Steamguy wrote:
I have a 1000# Trekker and am really pleased with it. There's no place I go where the wind isn't blowing at some point along the journey (see where I live), and this hitch has performed beyond my expectations. I've been through thunderstorms with high gusting side winds, and even though I slowed down with the rest of the traffic, there was no problem.
I came from a Reese Dual-Cam (the older style) so I have a pretty good basis for comparison. One thing I like about this hitch is if you're going into slippery conditions, you can back off the amount of sway control and help keep things better under your control.
My trailer is 30' long, weighs about 7000# ready to go, so it's a pretty good test.
Hope that helps you...
Nice, that's what I was looking for. I also had a 9000 lb 35 foot trailer before with the Reese dual cam set up which was pretty good but kind of a pain to deal with and expensive to purchase, I think I will like this set up better. I live in north Texas where the wind is always blowing either straight out of the south or straight out of the north but almost always 30 mph or more a good 50% of the time and 20 mph the rest. October is probably are only month we don't have high winds so I'm enjoying it, spring and good camping weather the wind constantly blows.

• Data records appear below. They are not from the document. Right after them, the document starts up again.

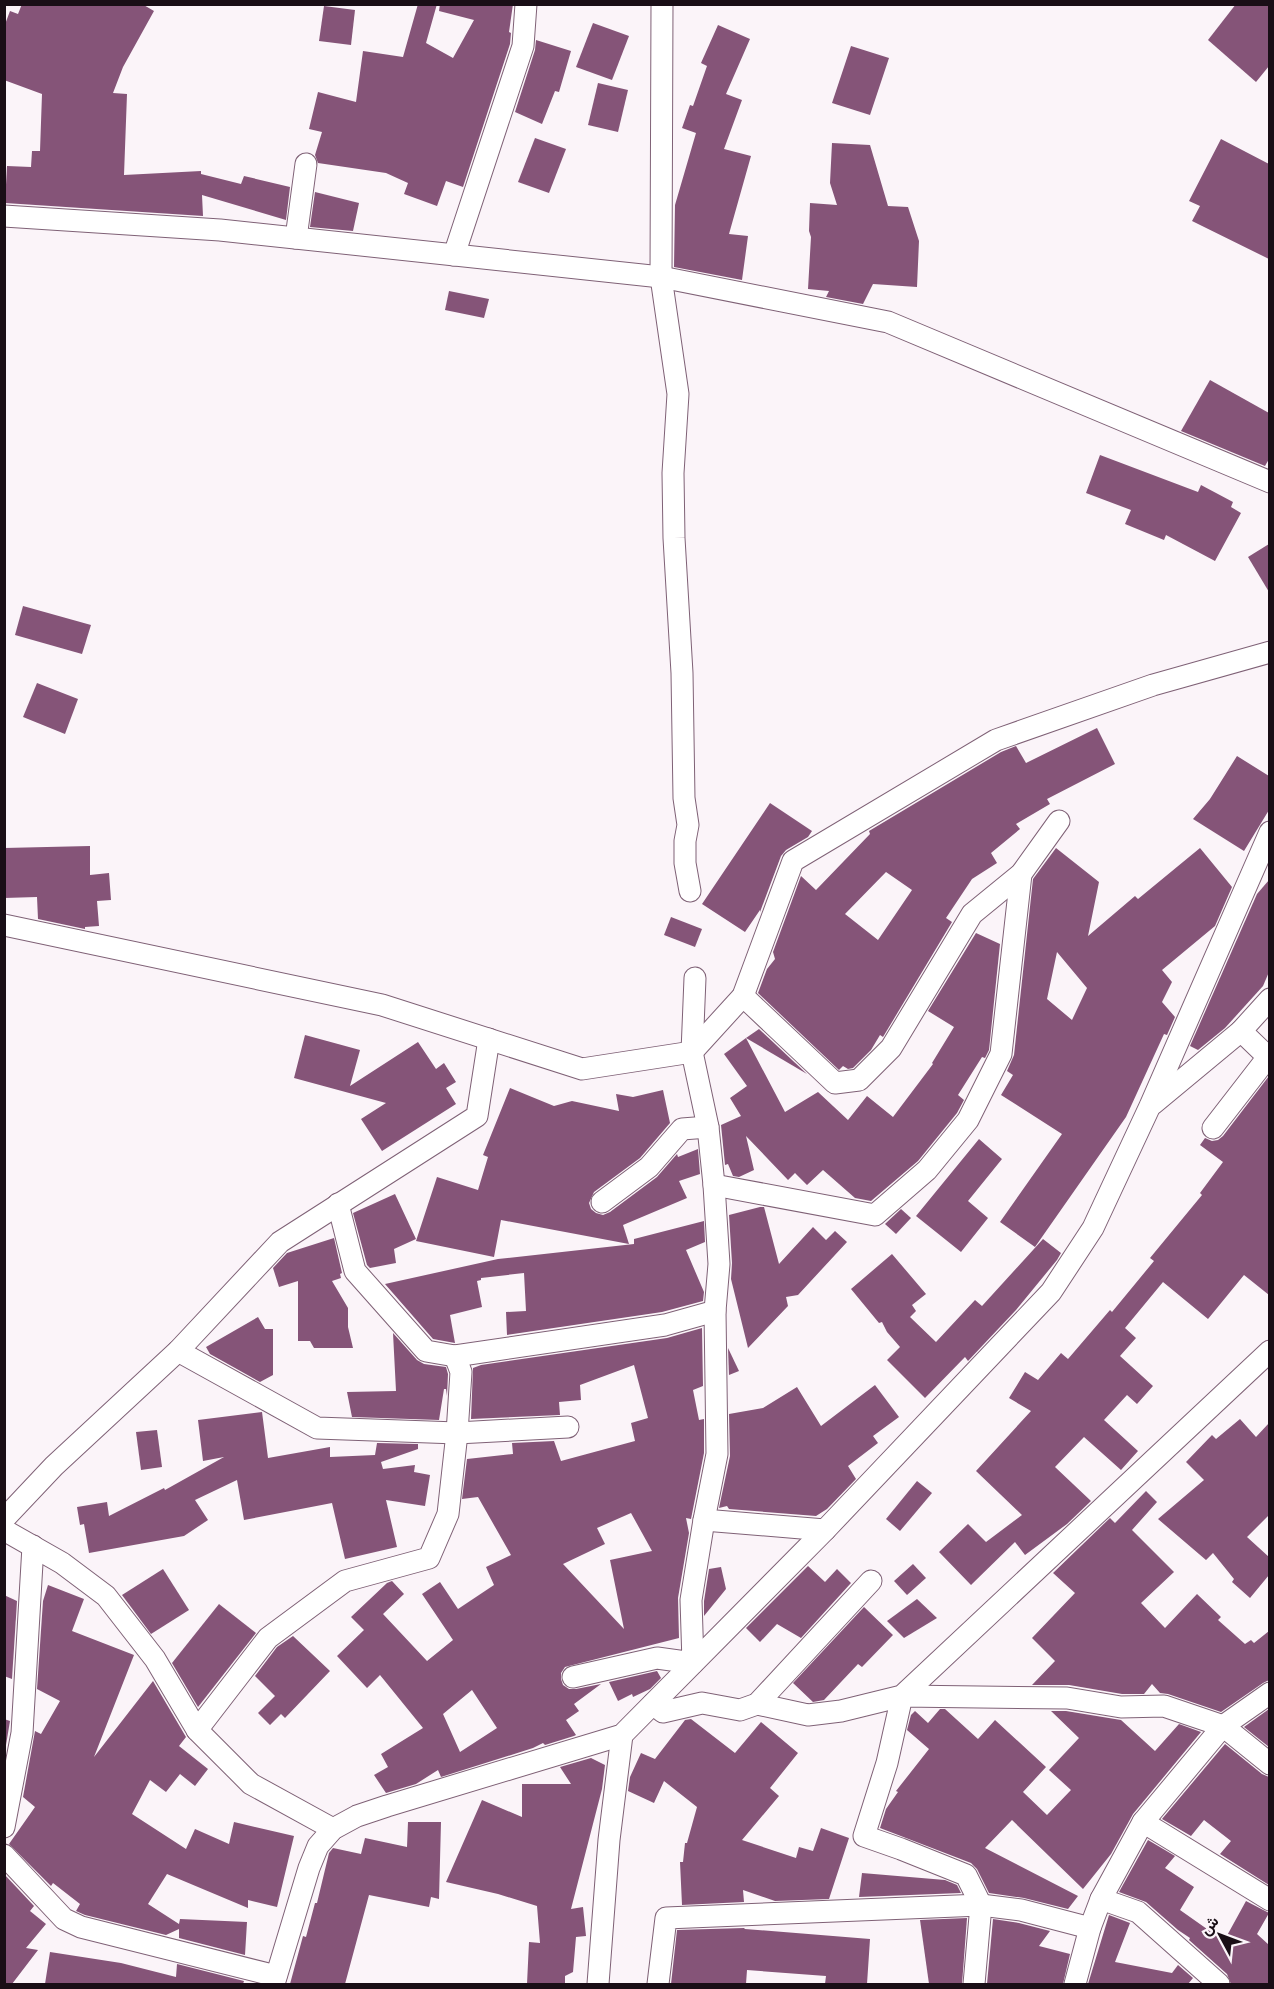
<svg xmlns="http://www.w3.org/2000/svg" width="1274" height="1989" font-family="Overpass,Vazirmatn,sans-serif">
<rect width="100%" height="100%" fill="#fbf4f9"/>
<g fill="#855478" fill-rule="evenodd">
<polygon points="22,4 142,4 154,11 123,67 113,93 127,94 124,175 201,171 201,174 241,184 244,176 290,187 286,220 202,195 203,216 5,203 7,166 31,167 32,151 40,151 42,94 4,80 4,27 10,11 18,14"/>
<polygon points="418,4 437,4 426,43 453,58 474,20 439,11 440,4 513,4 509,32 511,33 510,44 463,187 446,181 437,206 404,194 408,183 386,173 318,163 315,155 322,132 309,129 318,92 356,102 363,51 403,57"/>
<polygon points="1236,4 1269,4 1269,66 1256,82 1208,40"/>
<polygon points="324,6 355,10 351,45 319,41"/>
<polygon points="593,23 629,36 612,80 576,67"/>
<polygon points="718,25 750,39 726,94 742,100 724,149 751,156 729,234 748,236 742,280 674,267 675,205 696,133 682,128 690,105 693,106 707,66 701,63"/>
<polygon points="536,40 571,51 559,92 555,91 542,124 515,112 535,50"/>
<polygon points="851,46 889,58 870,115 832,103"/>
<polygon points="598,83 628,90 618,132 588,125"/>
<polygon points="535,138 566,149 549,193 518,182"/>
<polygon points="1221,139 1269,164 1269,259 1192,221 1200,206 1189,201"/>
<polygon points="832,143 870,145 888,206 908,207 919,241 917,287 873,284 863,304 826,297 829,291 808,289 811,237 809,231 810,203 837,205 830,183"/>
<polygon points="315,192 359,203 353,231 310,227"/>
<polygon points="449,291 489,299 484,318 445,310"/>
<polygon points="1210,380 1269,413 1269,459 1265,466 1181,431"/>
<polygon points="1100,455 1198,492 1201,485 1233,502 1231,507 1241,513 1215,561 1166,535 1164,540 1125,524 1131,510 1086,493"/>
<polygon points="1269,544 1269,592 1248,557"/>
<polygon points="23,606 91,625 82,654 15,635"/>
<polygon points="37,683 78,699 65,734 23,717"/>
<path d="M1097 728 1115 764 1047 799 1050 804 1016 824 1020 829 991 853 997 863 972 879 946 918 952 922 883 1037 880 1035 871 1050 853 1068 848 1069 843 1066 839 1070 758 993 767 969 775 959 773 952 801 876 816 890 870 834 869 831 1001 752 1016 746 1026 763ZM886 872 912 890 878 940 845 914Z"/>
<polygon points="1237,756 1269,776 1269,810 1244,851 1193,819 1210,799"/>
<polygon points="770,803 812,831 808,837 786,850 781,856 760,912 760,910 745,932 702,904"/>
<polygon points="90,846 90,875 109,873 111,900 97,901 99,926 85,927 85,929 38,919 37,897 4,898 4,848"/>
<path d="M1056 848 1099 882 1088 936 1135 896 1138 899 1200 848 1232 887 1215 926 1162 970 1172 982 1162 1002 1175 1017 1167 1035 1164 1034 1126 1117 1035 1247 1000 1222 1062 1134 1001 1095 1013 1075 1007 1071 1014 1055 1033 879ZM1057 952 1087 988 1072 1020 1047 999Z"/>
<polygon points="1269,880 1269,972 1263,986 1225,1028 1198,1050 1190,1046 1257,894"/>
<polygon points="671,917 702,929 695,947 664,935"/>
<polygon points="976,933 1000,944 989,1050 985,1058 982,1057 958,1095 964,1100 957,1113 918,1161 871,1201 855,1198 823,1170 807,1185 795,1173 788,1180 746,1136 754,1170 739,1177 733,1176 728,1164 725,1165 721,1125 741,1116 730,1098 747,1086 724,1054 746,1038 785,1112 818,1092 848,1120 867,1096 893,1117 933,1064 932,1063 954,1027 928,1011"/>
<polygon points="759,1029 807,1074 746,1038"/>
<polygon points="305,1035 360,1050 350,1086 418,1042 436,1069 444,1063 456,1082 446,1088 456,1104 382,1151 361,1119 386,1103 294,1078"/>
<polygon points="1269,1076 1269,1295 1244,1275 1208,1319 1163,1282 1125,1328 1136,1338 1120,1356 1153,1386 1137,1404 1127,1395 1104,1420 1138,1451 1121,1470 1084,1437 1055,1467 1091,1501 1067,1524 1025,1555 1015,1542 971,1585 939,1552 968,1524 986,1542 1022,1515 976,1471 1031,1411 1009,1398 1025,1372 1038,1380 1061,1353 1068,1359 1110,1310 1112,1312 1154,1261 1150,1258 1202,1195 1200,1193 1223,1162 1200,1145 1205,1138 1212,1141 1218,1140 1223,1136"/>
<polygon points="510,1088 554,1106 572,1101 619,1111 616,1094 633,1097 663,1090 670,1123 640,1158 594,1192 589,1203 591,1209 596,1213 603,1215 610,1212 657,1177 677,1154 678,1157 698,1149 700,1174 679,1181 687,1198 623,1225 629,1244 501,1220 494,1257 416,1241 437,1177 478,1190 488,1157 483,1155"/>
<polygon points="979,1139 1002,1159 968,1201 988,1218 961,1252 916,1216"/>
<polygon points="395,1194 416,1239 394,1249 396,1263 370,1268 367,1265 353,1213"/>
<polygon points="760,1207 764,1207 779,1264 813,1227 826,1240 835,1231 847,1242 798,1295 786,1297 788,1306 748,1348 731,1279 732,1263 729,1215"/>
<polygon points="901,1209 911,1218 896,1234 885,1224"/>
<polygon points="704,1221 705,1242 686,1250 704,1292 703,1301 662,1312 507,1335 506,1312 526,1311 524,1273 481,1278 481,1280 477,1281 482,1307 450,1315 455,1343 433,1339 385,1284 498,1259 634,1244 634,1239"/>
<polygon points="334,1238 342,1273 340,1274 341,1278 332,1281 348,1308 348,1327 353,1348 314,1348 310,1341 298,1341 298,1281 279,1287 273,1268 287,1253"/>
<polygon points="1043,1239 1061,1253 1057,1260 1016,1310 968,1361 965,1357 925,1398 887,1360 900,1347 887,1332 882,1322 879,1323 851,1289 892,1254 926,1294 912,1305 916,1311 910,1317 936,1342 975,1300 982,1306"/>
<polygon points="258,1317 265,1329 273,1329 273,1375 260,1382 210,1354 206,1347"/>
<path d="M702 1328 703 1386 693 1390 699 1420 704 1419V1453L691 1519 686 1518 689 1533 678 1598 679 1638 565 1667 561 1673V1679L563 1685 569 1689H576L601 1684 574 1704 579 1711 566 1720 576 1735 574 1736 545 1745 543 1743 533 1748 441 1777 438 1770 416 1784 386 1793 374 1775 388 1767 381 1754 423 1728 380 1675 367 1688 337 1656 364 1630 351 1617 387 1583 392 1581 404 1594 383 1614 427 1661 453 1640 422 1594 440 1582 458 1609 494 1585 486 1567 511 1555 478 1497 462 1499 467 1459 513 1454 512 1443 554 1441 561 1461 635 1441 631 1423 648 1418 634 1365 580 1385 581 1400 559 1402 560 1415 471 1419 473 1368 481 1365 667 1338ZM631 1513 652 1551 610 1560 624 1629 563 1564 605 1544 597 1528ZM472 1690 497 1728 460 1752 443 1714Z"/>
<polygon points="393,1333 417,1360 424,1364 446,1367 448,1374 447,1396 446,1389 444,1389 439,1420 352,1417 347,1392 396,1391"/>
<polygon points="728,1348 739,1371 729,1375"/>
<polygon points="875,1385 899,1417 873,1436 878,1443 848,1466 856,1479 827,1509 816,1516 729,1509 727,1506 719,1508 730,1456 729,1414 763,1408 797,1387 821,1426"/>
<polygon points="262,1412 268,1458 330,1447 330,1457 375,1455 377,1443 418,1444 418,1449 381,1462 383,1469 415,1465 414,1472 430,1475 425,1506 386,1500 397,1547 345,1559 332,1503 244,1520 237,1480 195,1500 208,1520 184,1536 89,1553 84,1524 80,1525 77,1507 107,1502 109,1516 164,1488 165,1490 224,1457 203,1461 198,1420"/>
<polygon points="1240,1419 1256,1437 1269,1423 1269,1515 1247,1537 1269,1557 1269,1575 1250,1598 1232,1582 1234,1579 1213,1553 1206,1560 1158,1519 1204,1480 1186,1462 1212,1435 1216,1439"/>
<polygon points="157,1430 162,1467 141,1470 136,1432"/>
<polygon points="917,1481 932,1493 900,1531 886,1519"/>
<polygon points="1146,1491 1157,1502 1132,1530 1174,1572 1141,1603 1165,1628 1197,1594 1221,1617 1218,1620 1245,1644 1251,1640 1254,1643 1269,1631 1269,1680 1263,1683 1221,1712 1168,1694 1160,1693 1152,1684 1144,1694 1122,1694 1069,1685 1032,1685 1055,1661 1032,1638 1075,1593 1053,1573 1110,1518 1115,1523"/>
<polygon points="913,1564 926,1578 907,1595 894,1581"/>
<polygon points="808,1566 825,1582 837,1569 851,1583 801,1638 777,1624 760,1642 746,1628"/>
<polygon points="721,1567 726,1589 704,1616 704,1601 709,1569"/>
<polygon points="163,1569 189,1610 151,1634 122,1595"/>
<polygon points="48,1585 84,1599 72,1631 134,1655 94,1757 153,1681 186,1737 179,1746 208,1769 195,1786 180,1774 166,1792 150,1780 132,1814 186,1849 195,1829 229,1844 234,1822 294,1836 277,1907 248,1900 248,1908 167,1874 148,1904 179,1924 180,1919 247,1922 245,1955 179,1938 179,1929 166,1935 85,1915 76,1911 80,1904 53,1883 51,1886 9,1844 35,1807 23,1797 35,1731 41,1734 60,1701 37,1689 43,1601"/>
<polygon points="4,1595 17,1601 12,1679 4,1676"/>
<polygon points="917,1599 937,1618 904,1638 887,1621"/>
<polygon points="219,1604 256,1633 198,1707 172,1663"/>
<polygon points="864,1607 893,1635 862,1667 858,1664 824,1700 813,1702 793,1683"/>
<polygon points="293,1636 330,1671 285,1718 281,1714 270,1725 258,1713 275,1696 255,1676 277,1647"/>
<polygon points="657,1671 661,1678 650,1689 633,1697 632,1694 618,1701 609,1682"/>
<polygon points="940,1709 945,1709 978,1739 995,1720 1046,1767 1023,1792 1047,1815 1071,1790 1049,1770 1079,1738 1051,1711 1066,1711 1121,1720 1155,1751 1179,1724 1201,1732 1133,1814 1111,1854 1083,1889 1012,1820 985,1848 1078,1896 1068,1909 1024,1898 989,1893 977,1869 971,1863 880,1828 886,1809 898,1792 896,1791 929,1749 907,1730 911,1715 915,1711 928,1723"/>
<polygon points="1269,1709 1269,1747 1244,1727"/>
<polygon points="4,1719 10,1721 4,1757"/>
<polygon points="691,1719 735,1753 761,1722 798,1753 770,1788 779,1796 742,1840 796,1858 799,1847 813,1851 821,1828 849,1838 829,1899 775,1901 743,1890 744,1902 682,1905 680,1862 683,1862 685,1843 687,1843 697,1807 664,1781 654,1803 628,1791 630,1777 641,1753 655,1759 685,1720"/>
<polygon points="1225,1744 1262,1774 1269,1777 1269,1885 1220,1854 1231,1841 1204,1820 1191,1836 1162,1819"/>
<polygon points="591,1758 605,1765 602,1789 571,1909 583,1907 586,1936 576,1937 573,1972 565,1976 565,1984 527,1984 529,1942 540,1943 537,1906 498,1894 446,1882 482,1800 522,1817 522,1784 571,1784 560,1767"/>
<polygon points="408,1822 441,1822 439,1899 431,1897 429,1907 369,1895 345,1984 290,1984 303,1936 306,1937 315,1903 317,1903 329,1853 333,1848 361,1854 365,1838 407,1847"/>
<polygon points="1148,1840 1175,1856 1165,1868 1194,1887 1180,1910 1224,1941 1246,1901 1269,1913 1257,1934 1269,1945 1269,1984 1231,1984 1227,1974 1189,1940 1190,1938 1178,1930 1146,1902 1119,1892"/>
<polygon points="862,1873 945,1880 957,1885 961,1893 859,1897"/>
<polygon points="4,1874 34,1906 30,1911 46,1924 26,1948 38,1950 12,1984 4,1984"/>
<polygon points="1109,1915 1130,1923 1115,1962 1172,1973 1178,1965 1193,1978 1188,1984 1088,1984"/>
<polygon points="967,1918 962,1984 929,1984 920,1920"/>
<polygon points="993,1919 1019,1923 1050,1931 1039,1946 1070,1954 1063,1984 987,1984"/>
<polygon points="744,1928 745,1929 870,1939 867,1984 825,1984 826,1976 747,1970 746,1984 671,1984 677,1930"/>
<polygon points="50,1952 121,1963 176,1977 177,1964 244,1981 243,1984 45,1984"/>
</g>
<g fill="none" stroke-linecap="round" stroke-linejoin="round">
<g stroke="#7f6176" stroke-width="23">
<g id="street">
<polyline points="662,4 661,277 678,394 673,473 674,538 682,673 684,798 688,825 685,841 685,863 690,891"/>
<polyline points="4,216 220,230 661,277 888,322 1270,482"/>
<polyline points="296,238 306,164"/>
<polyline points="454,255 523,46 526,4"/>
<polyline points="4,925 382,1005 582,1069 692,1052 743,996 793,861 996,740 1153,685 1270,652"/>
<polyline points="743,996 835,1083 859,1080 891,1048 972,914 1021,874 1059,821"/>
<polyline points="1153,1104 1241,1031 1270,999"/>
<polyline points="1213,1128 1268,1057 1241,1031"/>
<polyline points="714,1185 875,1215 927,1170 968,1120 1001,1054 1021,874"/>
<polyline points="602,1202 649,1167 682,1129 708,1127"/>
<polyline points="338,1204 355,1271 426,1351 455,1356 665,1325 715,1311"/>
<polyline points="178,1351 317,1428 457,1433 568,1427"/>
<polyline points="4,1519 54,1466 178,1351 280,1242 477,1116 489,1039"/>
<polyline points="704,1520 825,1530"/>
<polyline points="4,1530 62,1563 106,1596 155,1659 197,1730 251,1784 333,1829"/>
<polyline points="573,1677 657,1658 693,1663 691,1600 704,1520 717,1454 715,1311 719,1264 714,1185 708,1127 692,1052 695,978"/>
<polyline points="653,1704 663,1712 702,1703 740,1710 757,1704 871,1581"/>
<polyline points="757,1704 808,1715 841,1711 902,1696 1270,1351"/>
<polyline points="197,1730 268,1638 345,1581 429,1558 448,1514 457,1433 461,1372 455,1356"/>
<polyline points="1143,1822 1270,1900"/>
<polyline points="4,1827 22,1733 33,1546"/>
<polyline points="4,1855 64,1919 81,1927 276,1976"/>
<polyline points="1101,1899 1138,1912 1219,1984"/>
<polyline points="274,1984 309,1868 318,1846 333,1829 357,1816 387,1806 622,1735 825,1530 1051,1292 1093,1228 1150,1106 1270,832"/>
<polyline points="598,1984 609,1840 622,1735"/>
<polyline points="658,1984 666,1918 981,1905 1021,1910 1090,1928"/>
<polyline points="974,1984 981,1905 966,1875 901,1849 864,1836 887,1763 902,1696 1067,1698 1121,1707 1164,1706 1223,1726 1270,1764"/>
<polyline points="1075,1984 1090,1928 1101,1899 1143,1822 1223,1726 1270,1693"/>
</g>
</g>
<use href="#street" stroke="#fff" stroke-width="21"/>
</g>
<rect width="1274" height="1989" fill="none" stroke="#190e16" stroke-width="12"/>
<g transform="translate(1220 1935) rotate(311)" stroke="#fbf4f9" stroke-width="4.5" paint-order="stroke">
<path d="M0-4.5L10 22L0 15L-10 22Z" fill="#190e16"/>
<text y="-9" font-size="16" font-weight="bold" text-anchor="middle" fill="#190e16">ش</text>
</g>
</svg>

the other poster stated that the 600/6000 lb probably doesn't have a lot of use but I disagree, I see more smaller and lighter TT then ever before i would think it would be the most popular. My brother has a 29 ft trailer that maxes out at around 6k. Almost any ultra light less then 30 ft is under 6k so that is a good part of the TT market I would think I think most people are over sold on the larger units when they really don't need them.